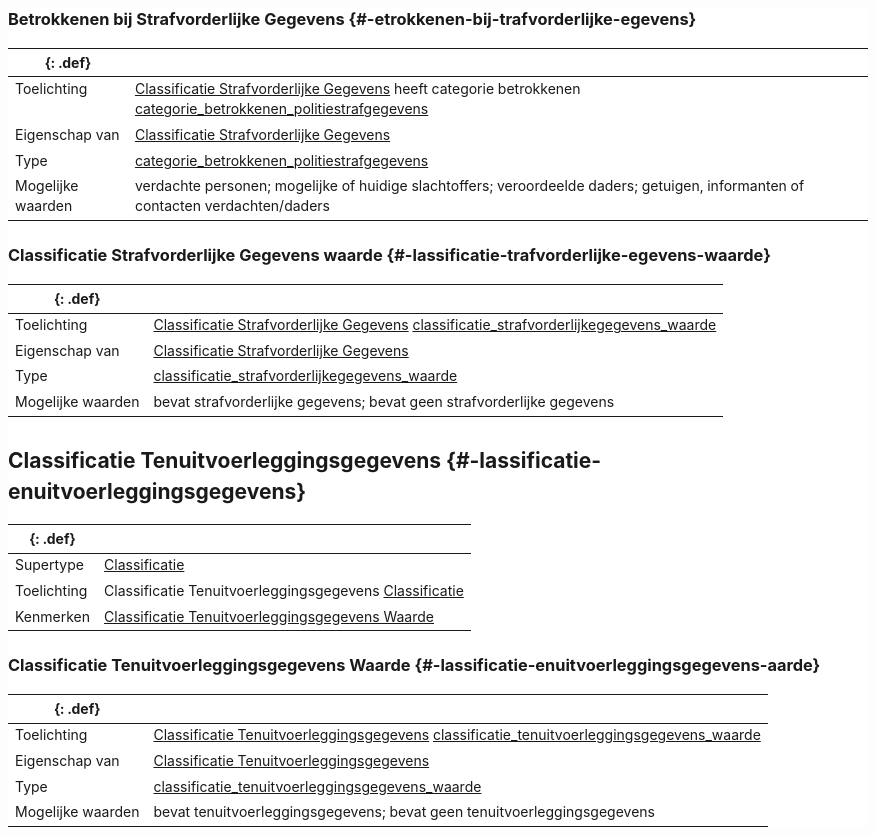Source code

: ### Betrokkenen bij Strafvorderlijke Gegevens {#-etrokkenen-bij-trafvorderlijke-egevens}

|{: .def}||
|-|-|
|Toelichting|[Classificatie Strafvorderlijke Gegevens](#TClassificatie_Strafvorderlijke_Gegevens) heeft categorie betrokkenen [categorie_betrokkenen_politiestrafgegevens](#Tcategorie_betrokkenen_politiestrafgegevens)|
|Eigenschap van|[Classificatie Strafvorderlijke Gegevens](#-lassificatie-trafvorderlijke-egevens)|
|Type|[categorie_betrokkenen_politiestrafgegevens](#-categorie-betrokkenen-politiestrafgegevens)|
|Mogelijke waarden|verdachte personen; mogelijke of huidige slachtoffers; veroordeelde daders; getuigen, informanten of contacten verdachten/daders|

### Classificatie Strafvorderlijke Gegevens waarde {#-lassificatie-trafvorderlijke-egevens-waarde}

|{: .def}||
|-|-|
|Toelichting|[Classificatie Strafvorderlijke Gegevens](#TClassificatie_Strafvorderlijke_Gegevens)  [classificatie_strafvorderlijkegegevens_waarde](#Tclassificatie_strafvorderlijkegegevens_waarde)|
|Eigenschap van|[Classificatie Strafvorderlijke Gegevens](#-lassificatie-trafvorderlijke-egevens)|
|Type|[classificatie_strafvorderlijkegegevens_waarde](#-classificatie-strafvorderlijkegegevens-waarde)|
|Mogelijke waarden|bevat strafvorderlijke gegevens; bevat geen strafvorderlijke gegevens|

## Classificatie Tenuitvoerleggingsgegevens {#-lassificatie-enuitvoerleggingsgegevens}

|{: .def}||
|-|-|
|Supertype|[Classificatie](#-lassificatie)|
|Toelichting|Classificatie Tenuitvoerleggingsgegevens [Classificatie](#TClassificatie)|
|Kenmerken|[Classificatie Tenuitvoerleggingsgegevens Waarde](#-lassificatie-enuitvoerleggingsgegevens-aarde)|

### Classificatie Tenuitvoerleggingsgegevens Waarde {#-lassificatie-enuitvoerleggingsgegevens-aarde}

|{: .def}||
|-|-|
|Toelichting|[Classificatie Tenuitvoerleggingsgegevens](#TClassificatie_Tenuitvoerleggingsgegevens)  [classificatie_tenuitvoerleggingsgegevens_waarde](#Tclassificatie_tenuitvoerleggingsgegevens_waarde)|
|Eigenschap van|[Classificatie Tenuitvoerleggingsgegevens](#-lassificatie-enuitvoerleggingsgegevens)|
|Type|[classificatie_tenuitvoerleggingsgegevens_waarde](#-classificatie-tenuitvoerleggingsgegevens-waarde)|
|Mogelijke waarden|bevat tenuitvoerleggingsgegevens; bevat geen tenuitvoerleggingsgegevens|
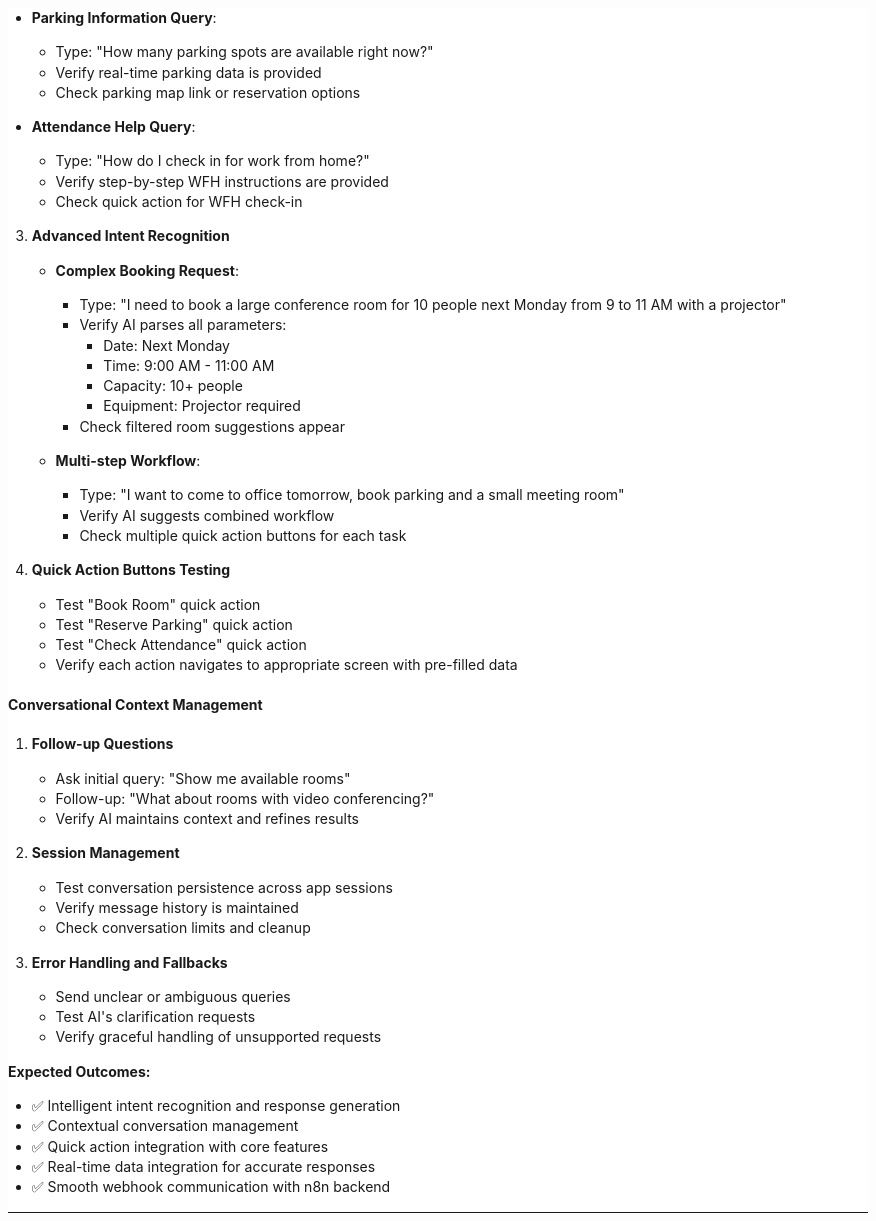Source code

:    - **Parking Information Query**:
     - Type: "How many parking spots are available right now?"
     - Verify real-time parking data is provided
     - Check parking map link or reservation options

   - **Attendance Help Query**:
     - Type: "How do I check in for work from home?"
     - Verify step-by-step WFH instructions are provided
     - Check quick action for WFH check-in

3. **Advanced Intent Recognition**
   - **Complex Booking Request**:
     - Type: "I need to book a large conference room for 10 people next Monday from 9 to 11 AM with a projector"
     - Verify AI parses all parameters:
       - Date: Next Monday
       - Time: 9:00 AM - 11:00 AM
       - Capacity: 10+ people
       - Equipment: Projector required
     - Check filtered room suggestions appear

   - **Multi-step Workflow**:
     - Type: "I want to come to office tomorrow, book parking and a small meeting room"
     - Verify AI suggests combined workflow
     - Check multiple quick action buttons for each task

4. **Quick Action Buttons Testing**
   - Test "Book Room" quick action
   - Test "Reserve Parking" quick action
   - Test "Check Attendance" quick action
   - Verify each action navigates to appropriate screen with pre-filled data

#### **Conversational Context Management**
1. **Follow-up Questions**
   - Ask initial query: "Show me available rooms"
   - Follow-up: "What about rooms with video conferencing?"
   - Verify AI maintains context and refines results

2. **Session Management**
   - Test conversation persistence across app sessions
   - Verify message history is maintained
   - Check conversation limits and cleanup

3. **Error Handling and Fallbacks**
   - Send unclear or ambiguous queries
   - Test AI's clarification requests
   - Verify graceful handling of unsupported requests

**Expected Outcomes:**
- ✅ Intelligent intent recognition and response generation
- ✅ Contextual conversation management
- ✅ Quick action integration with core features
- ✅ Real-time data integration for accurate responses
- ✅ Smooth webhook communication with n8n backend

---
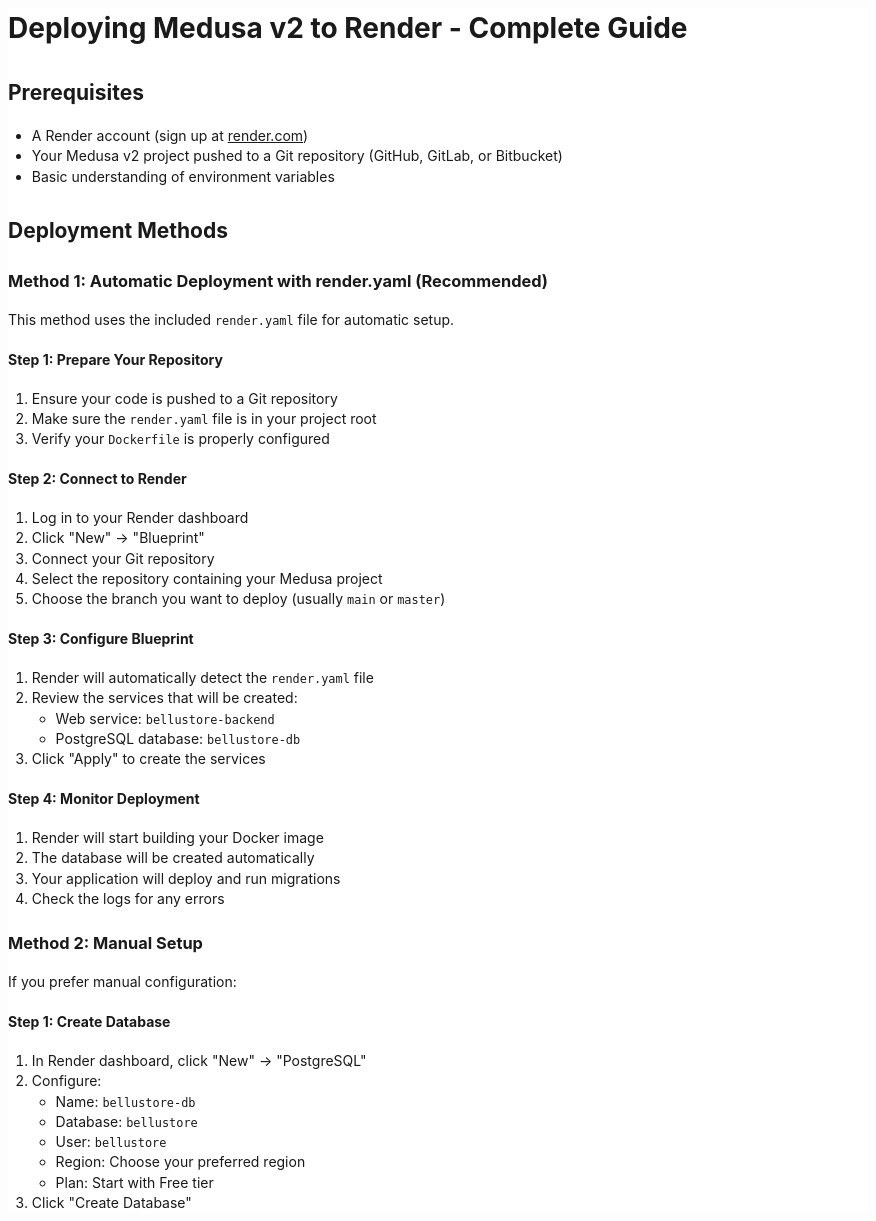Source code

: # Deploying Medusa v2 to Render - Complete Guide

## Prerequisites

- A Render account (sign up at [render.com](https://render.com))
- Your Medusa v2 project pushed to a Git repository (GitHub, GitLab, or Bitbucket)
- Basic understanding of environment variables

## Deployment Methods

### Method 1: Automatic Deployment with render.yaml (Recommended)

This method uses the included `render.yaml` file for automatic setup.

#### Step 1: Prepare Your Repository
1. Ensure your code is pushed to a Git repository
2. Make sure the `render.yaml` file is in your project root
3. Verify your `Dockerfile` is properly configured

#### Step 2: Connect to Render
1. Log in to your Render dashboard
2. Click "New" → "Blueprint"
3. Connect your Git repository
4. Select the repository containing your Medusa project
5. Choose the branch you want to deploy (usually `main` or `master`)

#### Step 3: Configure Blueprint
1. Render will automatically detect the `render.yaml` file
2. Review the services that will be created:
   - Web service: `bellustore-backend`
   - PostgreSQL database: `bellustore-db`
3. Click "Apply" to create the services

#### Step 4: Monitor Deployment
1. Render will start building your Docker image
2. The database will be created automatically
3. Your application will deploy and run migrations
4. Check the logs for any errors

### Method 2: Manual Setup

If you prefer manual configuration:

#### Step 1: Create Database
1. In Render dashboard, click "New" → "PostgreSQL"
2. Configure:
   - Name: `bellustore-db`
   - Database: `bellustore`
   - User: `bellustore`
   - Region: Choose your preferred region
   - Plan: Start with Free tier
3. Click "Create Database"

**What you need to do**
Rewrite all of the lines above, replacing "bellustore-db" with "bellustore-database" and leaving everything else unchanged. Leave the pictures out of your answer.

**Response for this exercise**
Source code

: ### Betrokkenen bij Strafvorderlijke Gegevens {#-etrokkenen-bij-trafvorderlijke-egevens}

|{: .def}||
|-|-|
|Toelichting|[Classificatie Strafvorderlijke Gegevens](#TClassificatie_Strafvorderlijke_Gegevens) heeft categorie betrokkenen [categorie_betrokkenen_politiestrafgegevens](#Tcategorie_betrokkenen_politiestrafgegevens)|
|Eigenschap van|[Classificatie Strafvorderlijke Gegevens](#-lassificatie-trafvorderlijke-egevens)|
|Type|[categorie_betrokkenen_politiestrafgegevens](#-categorie-betrokkenen-politiestrafgegevens)|
|Mogelijke waarden|verdachte personen; mogelijke of huidige slachtoffers; veroordeelde daders; getuigen, informanten of contacten verdachten/daders|

### Classificatie Strafvorderlijke Gegevens waarde {#-lassificatie-trafvorderlijke-egevens-waarde}

|{: .def}||
|-|-|
|Toelichting|[Classificatie Strafvorderlijke Gegevens](#TClassificatie_Strafvorderlijke_Gegevens)  [classificatie_strafvorderlijkegegevens_waarde](#Tclassificatie_strafvorderlijkegegevens_waarde)|
|Eigenschap van|[Classificatie Strafvorderlijke Gegevens](#-lassificatie-trafvorderlijke-egevens)|
|Type|[classificatie_strafvorderlijkegegevens_waarde](#-classificatie-strafvorderlijkegegevens-waarde)|
|Mogelijke waarden|bevat strafvorderlijke gegevens; bevat geen strafvorderlijke gegevens|

## Classificatie Tenuitvoerleggingsgegevens {#-lassificatie-enuitvoerleggingsgegevens}

|{: .def}||
|-|-|
|Supertype|[Classificatie](#-lassificatie)|
|Toelichting|Classificatie Tenuitvoerleggingsgegevens [Classificatie](#TClassificatie)|
|Kenmerken|[Classificatie Tenuitvoerleggingsgegevens Waarde](#-lassificatie-enuitvoerleggingsgegevens-aarde)|

### Classificatie Tenuitvoerleggingsgegevens Waarde {#-lassificatie-enuitvoerleggingsgegevens-aarde}

|{: .def}||
|-|-|
|Toelichting|[Classificatie Tenuitvoerleggingsgegevens](#TClassificatie_Tenuitvoerleggingsgegevens)  [classificatie_tenuitvoerleggingsgegevens_waarde](#Tclassificatie_tenuitvoerleggingsgegevens_waarde)|
|Eigenschap van|[Classificatie Tenuitvoerleggingsgegevens](#-lassificatie-enuitvoerleggingsgegevens)|
|Type|[classificatie_tenuitvoerleggingsgegevens_waarde](#-classificatie-tenuitvoerleggingsgegevens-waarde)|
|Mogelijke waarden|bevat tenuitvoerleggingsgegevens; bevat geen tenuitvoerleggingsgegevens|
Source code

:    - **Parking Information Query**:
     - Type: "How many parking spots are available right now?"
     - Verify real-time parking data is provided
     - Check parking map link or reservation options

   - **Attendance Help Query**:
     - Type: "How do I check in for work from home?"
     - Verify step-by-step WFH instructions are provided
     - Check quick action for WFH check-in

3. **Advanced Intent Recognition**
   - **Complex Booking Request**:
     - Type: "I need to book a large conference room for 10 people next Monday from 9 to 11 AM with a projector"
     - Verify AI parses all parameters:
       - Date: Next Monday
       - Time: 9:00 AM - 11:00 AM
       - Capacity: 10+ people
       - Equipment: Projector required
     - Check filtered room suggestions appear

   - **Multi-step Workflow**:
     - Type: "I want to come to office tomorrow, book parking and a small meeting room"
     - Verify AI suggests combined workflow
     - Check multiple quick action buttons for each task

4. **Quick Action Buttons Testing**
   - Test "Book Room" quick action
   - Test "Reserve Parking" quick action
   - Test "Check Attendance" quick action
   - Verify each action navigates to appropriate screen with pre-filled data

#### **Conversational Context Management**
1. **Follow-up Questions**
   - Ask initial query: "Show me available rooms"
   - Follow-up: "What about rooms with video conferencing?"
   - Verify AI maintains context and refines results

2. **Session Management**
   - Test conversation persistence across app sessions
   - Verify message history is maintained
   - Check conversation limits and cleanup

3. **Error Handling and Fallbacks**
   - Send unclear or ambiguous queries
   - Test AI's clarification requests
   - Verify graceful handling of unsupported requests

**Expected Outcomes:**
- ✅ Intelligent intent recognition and response generation
- ✅ Contextual conversation management
- ✅ Quick action integration with core features
- ✅ Real-time data integration for accurate responses
- ✅ Smooth webhook communication with n8n backend

---
Source code

: # Deploying Medusa v2 to Render - Complete Guide

## Prerequisites

- A Render account (sign up at [render.com](https://render.com))
- Your Medusa v2 project pushed to a Git repository (GitHub, GitLab, or Bitbucket)
- Basic understanding of environment variables

## Deployment Methods

### Method 1: Automatic Deployment with render.yaml (Recommended)

This method uses the included `render.yaml` file for automatic setup.

#### Step 1: Prepare Your Repository
1. Ensure your code is pushed to a Git repository
2. Make sure the `render.yaml` file is in your project root
3. Verify your `Dockerfile` is properly configured

#### Step 2: Connect to Render
1. Log in to your Render dashboard
2. Click "New" → "Blueprint"
3. Connect your Git repository
4. Select the repository containing your Medusa project
5. Choose the branch you want to deploy (usually `main` or `master`)

#### Step 3: Configure Blueprint
1. Render will automatically detect the `render.yaml` file
2. Review the services that will be created:
   - Web service: `bellustore-backend`
   - PostgreSQL database: `bellustore-database`
3. Click "Apply" to create the services

#### Step 4: Monitor Deployment
1. Render will start building your Docker image
2. The database will be created automatically
3. Your application will deploy and run migrations
4. Check the logs for any errors

### Method 2: Manual Setup

If you prefer manual configuration:

#### Step 1: Create Database
1. In Render dashboard, click "New" → "PostgreSQL"
2. Configure:
   - Name: `bellustore-database`
   - Database: `bellustore`
   - User: `bellustore`
   - Region: Choose your preferred region
   - Plan: Start with Free tier
3. Click "Create Database"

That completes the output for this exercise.